Depois da corrida houve uma exibição de recortadores com um toiro também de Paulo Caetano, em hastes limpas, cheio de trapio. Sem tempos mortos, com notável actuação de todos os (brilhantes e valentes) recortadores, foi bom mostrar ao país esta tauromaquia popular que vai ganhando cada vez mais adeptos. E que é de valor.

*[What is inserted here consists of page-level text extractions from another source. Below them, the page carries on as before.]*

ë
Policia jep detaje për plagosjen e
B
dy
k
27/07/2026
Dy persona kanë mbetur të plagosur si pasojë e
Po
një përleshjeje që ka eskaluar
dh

Venha a próxima Corrida RTP - já no dia 19, na Nazaré. Da de ontem, gostei e não tenho nenhum comentário negativo a apontar. Não afino, felizmente, pelo diapasão do negativismo com que muitos dos nossos continuam a deitar tudo abaixo por dá cá aquela palha. Até porque ontem não houve razões nenhumas para isso. Houve toiros, houve toureiros, houve forcados e houve público. Não há nenhuma razão para dizer que não foi bom. Foi muito bom e constituiu, em termos de televisão, um belíssimo "cartaz" do que é, na realidade, a arte tauromáquica e esta festa tão enraizada nos nossos costumes e nas nossas tradições.
Uma palavra final para louvar o empresário João Pedro Bolota e a Santa Casa da Misericórdia de Tomar pela recuperação da praça de Tomar - que bem precisava que lhe lavassem a cara. E também pelo grande cartel que anunciam para Agosto, com Marcos Bastinhas, Luis Rouxinol Jr. e António Prates.